Veterans of the United States Armed Forces have access to a wide variety of medical care through the Veterans’ Administration. When that treatment is necessary because of an auto accident, it can pit the U.S. government against no-fault auto insurers to determine who pays the bill.
This post reviews the recently published Michigan Court of Appeals case, Batts v. Titan Insurance Co, Docket No. 335656. Mr. Batts was a military veteran who was riding his motor scooter when a car ran a stop sign and struck him in a hit-and-run collision. As a veteran, he received some of this treatment from VA medical providers. Mr. Batts filed a claim with the Michigan Assigned Claims Plan, but the assigned insurance provider refused to pay, citing coordination laws and Mr. Batt’s VA benefits.
Michigan No-Fault Law Covers All Victims Of Auto Accidents
Michigan law protects the victims of auto accidents even when they don’t own a vehicle. Passengers bicyclists, scooter riders, and pedestrians sometimes don’t have access to a no-fault auto insurance policy of their own or in their households. When they are injured in a motor vehicle accident, they can file a claim for no-fault benefits with the company that covers the driver or vehicle that hit them. If there is no other policy available, these accident victims can file with the Assigned Claims Facility to receive benefits from one of the state’s insurance providers.
When Mr. Batts was hit, he didn’t have a no-fault insurance policy of his own, or access to one through a relative living in his household. Since the accident was a hit-and-run, he had no way to file a claim with the driver’s insurance company, or the company covering the vehicle. Instead, he filed to have his medical expenses, including attendant care, covered through the Michigan Assigned Claims Plan.
Coordinating Coverage With Health Insurance Is A Choice
Titan Insurance Company, the insurer assigned to Mr. Batt’s claim said it didn’t have to pay for his injuries because his claim should be “coordinated” with the medical benefits provided to him as a veteran by the VA.
When Michigan residents are injured in an auto accident, no-fault providers generally pay first, before health insurance companies.
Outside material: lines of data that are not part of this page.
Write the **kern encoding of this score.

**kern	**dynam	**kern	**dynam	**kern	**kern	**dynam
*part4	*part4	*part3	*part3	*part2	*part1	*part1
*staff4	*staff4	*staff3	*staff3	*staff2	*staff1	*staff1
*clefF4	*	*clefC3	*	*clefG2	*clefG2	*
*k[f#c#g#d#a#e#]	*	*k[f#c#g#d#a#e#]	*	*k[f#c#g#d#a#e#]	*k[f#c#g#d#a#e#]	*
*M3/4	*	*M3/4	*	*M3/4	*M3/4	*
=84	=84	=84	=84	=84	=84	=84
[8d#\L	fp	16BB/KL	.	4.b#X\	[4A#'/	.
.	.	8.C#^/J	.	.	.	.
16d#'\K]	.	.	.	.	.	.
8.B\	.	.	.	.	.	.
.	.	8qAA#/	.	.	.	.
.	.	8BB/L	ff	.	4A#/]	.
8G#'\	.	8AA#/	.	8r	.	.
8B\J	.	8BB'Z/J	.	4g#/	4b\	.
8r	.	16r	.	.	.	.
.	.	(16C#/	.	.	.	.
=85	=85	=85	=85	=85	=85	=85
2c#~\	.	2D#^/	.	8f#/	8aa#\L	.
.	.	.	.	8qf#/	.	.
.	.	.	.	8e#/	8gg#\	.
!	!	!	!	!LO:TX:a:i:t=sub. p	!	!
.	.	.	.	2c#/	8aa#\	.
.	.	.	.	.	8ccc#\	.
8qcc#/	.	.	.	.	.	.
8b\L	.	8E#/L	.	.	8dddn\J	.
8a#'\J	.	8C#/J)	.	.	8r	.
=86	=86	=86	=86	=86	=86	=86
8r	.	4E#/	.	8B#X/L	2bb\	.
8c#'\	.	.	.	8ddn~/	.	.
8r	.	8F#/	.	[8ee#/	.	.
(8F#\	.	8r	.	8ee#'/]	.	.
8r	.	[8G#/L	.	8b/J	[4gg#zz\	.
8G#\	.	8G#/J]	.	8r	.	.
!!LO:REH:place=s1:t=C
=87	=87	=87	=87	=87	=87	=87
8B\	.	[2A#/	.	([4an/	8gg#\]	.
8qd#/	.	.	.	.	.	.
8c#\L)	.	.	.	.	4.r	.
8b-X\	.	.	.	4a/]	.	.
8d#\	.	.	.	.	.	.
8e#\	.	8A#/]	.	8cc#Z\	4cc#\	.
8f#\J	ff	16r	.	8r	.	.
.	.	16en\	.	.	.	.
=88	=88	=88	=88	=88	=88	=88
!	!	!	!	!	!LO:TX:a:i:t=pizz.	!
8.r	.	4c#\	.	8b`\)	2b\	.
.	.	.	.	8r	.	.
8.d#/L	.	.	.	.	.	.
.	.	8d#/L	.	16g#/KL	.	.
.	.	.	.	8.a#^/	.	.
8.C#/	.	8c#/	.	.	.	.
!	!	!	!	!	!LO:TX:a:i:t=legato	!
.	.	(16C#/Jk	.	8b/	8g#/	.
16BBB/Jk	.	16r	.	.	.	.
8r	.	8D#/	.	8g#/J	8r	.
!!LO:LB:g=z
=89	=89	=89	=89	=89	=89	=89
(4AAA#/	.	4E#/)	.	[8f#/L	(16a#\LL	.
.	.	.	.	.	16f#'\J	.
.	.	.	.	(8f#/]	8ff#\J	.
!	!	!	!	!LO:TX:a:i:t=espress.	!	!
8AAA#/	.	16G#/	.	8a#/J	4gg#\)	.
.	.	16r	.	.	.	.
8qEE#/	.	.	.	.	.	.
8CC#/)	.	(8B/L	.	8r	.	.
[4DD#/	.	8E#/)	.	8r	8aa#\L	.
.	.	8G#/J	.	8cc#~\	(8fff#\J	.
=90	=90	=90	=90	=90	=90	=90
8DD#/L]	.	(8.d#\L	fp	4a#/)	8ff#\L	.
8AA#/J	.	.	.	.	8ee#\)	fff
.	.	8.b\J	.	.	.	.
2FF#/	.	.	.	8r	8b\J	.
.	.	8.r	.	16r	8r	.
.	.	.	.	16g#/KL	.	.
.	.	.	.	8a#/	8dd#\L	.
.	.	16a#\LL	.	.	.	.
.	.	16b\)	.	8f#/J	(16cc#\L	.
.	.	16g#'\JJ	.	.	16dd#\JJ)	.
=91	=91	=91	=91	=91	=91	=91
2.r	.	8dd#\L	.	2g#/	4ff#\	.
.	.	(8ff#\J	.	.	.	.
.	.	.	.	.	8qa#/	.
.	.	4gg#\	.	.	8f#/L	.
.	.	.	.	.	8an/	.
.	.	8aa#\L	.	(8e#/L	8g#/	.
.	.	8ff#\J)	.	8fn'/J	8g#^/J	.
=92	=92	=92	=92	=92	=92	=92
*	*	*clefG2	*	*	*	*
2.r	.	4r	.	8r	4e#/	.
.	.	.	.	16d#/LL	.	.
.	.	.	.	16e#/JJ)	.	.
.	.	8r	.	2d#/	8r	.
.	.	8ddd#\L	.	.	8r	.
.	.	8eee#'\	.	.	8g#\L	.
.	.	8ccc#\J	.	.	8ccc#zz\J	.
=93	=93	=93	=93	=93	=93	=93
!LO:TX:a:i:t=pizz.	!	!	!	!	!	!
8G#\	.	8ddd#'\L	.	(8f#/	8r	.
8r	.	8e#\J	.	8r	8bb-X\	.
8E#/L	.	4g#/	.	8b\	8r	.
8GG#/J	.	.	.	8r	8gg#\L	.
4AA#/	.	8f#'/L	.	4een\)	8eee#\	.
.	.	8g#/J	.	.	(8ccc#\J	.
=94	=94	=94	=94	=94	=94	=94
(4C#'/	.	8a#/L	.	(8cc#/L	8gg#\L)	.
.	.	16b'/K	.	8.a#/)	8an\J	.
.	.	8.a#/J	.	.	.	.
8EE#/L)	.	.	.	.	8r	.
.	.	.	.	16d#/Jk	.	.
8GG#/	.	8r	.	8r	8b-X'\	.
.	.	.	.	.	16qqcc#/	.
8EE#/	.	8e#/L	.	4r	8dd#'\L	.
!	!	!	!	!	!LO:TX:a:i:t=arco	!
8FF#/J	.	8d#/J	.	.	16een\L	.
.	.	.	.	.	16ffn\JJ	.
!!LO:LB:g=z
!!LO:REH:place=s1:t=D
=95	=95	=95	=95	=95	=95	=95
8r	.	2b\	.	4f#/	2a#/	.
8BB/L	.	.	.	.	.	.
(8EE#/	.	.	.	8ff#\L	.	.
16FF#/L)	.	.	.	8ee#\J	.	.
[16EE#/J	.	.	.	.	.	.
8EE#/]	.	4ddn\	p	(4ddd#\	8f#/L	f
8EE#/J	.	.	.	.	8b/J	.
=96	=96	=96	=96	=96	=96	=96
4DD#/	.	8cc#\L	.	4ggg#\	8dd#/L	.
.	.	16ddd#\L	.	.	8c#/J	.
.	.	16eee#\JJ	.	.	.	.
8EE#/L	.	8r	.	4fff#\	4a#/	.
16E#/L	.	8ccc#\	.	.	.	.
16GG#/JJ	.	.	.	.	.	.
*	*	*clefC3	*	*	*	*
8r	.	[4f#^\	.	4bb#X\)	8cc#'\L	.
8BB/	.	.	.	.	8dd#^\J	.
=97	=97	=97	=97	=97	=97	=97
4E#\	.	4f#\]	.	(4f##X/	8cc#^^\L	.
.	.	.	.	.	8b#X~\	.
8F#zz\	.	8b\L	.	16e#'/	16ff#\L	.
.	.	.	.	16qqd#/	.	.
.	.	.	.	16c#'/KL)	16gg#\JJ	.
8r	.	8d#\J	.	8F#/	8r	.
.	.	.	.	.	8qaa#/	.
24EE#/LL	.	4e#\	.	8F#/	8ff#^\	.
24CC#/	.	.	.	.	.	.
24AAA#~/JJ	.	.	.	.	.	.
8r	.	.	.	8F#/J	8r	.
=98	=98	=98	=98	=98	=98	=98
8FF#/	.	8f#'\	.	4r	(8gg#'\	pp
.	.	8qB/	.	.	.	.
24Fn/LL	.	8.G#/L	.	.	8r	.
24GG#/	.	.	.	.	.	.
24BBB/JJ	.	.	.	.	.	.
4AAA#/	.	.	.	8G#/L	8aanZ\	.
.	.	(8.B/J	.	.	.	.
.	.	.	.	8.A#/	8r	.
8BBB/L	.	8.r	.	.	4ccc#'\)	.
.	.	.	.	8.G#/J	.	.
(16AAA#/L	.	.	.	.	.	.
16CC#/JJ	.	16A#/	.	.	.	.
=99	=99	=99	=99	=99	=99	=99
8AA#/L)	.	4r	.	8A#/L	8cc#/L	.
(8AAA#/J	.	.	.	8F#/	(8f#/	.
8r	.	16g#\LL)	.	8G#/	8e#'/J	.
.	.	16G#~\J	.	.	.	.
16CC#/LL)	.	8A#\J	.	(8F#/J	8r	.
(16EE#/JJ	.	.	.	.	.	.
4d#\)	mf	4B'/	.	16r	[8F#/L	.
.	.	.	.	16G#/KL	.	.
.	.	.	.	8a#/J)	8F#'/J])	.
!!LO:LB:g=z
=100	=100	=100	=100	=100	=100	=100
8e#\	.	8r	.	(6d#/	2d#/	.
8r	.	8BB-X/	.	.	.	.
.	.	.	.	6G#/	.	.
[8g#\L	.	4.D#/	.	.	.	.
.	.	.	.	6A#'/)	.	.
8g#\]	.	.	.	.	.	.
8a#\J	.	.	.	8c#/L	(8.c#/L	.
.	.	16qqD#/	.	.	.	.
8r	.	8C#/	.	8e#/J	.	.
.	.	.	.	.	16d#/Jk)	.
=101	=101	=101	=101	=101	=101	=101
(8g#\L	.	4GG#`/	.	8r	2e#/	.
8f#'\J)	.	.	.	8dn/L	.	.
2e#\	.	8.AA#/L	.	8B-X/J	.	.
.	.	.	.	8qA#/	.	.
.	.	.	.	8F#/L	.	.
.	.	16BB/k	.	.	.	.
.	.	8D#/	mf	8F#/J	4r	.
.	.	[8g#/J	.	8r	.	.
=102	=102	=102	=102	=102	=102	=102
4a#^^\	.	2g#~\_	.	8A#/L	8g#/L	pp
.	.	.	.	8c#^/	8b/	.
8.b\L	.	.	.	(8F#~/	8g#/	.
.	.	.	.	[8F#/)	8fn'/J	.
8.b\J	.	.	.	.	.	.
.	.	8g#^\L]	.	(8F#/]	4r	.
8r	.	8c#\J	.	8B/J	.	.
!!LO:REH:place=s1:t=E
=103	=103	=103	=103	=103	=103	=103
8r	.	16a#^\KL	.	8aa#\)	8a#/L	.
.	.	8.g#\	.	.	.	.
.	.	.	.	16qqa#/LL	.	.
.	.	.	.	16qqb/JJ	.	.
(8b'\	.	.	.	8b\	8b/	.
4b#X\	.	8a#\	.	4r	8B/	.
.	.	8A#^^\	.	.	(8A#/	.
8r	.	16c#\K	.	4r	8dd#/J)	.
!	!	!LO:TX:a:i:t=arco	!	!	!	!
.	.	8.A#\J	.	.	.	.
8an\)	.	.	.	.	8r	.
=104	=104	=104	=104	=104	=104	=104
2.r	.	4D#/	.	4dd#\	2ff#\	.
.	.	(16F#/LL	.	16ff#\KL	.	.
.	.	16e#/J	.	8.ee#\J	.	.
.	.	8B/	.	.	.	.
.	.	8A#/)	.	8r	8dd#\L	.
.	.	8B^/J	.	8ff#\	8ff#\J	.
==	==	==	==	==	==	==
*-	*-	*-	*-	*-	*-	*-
However, Michigan No-Fault law allows insurance providers to offer reduced-price plans to motorists who agree to “coordinate” their coverage with their medical insurance. In a coordinated policy, the auto insurance company only pays for the out-of-pocket costs left over after the person’s medical insurance has been billed. This includes deductibles, co-pays, and coinsurance costs, as well as any specialty care only available out-of-network.
Titan said that, because Mr. Batts had medical benefits available through the VA, and his claim was filed as a last resort through the assigned claims facility, the no-fault benefits should be coordinated with the existing VA benefits. This would allow Titan to avoid paying for any care Batts could have received free of charge at a veteran’s hospital or related facility.
The court disagreed. The three-judge panel ruled that Mr. Batts had not voluntarily chosen to coordinate his coverage. The insurance company was not allowed to make that decision for him after the fact.
Veterans’ VA Benefits Are Not Health Insurance, Court Says
Titan also tried to avoid paying the United States government back for medical treatments it provided to Mr. Batts. According to Titan, these treatments were part of Mr. Batt’s VA benefits, and assigned claims are not available to pay for anything covered by any other form of insurance.
The court refused to recognize the VA as a health insurance company. Instead, it was “a medical provider of last resort for veterans unless they have a service-connected injury.” It also pointed to federal law that said the VA has the right to recover payment for non-service related medical care provided after an auto accident. The fact that Mr. Batts could go to a VA hospital did not make the VA a “benefit source” to forgive Titan from paying his PIP benefits.
Veterans often have access to additional care and treatment options through the Veterans Administration. But Batts v. Titan Ins. Co. makes clear that they still are entitled to no-fault benefits after an auto accident, even when the government provides the treatment.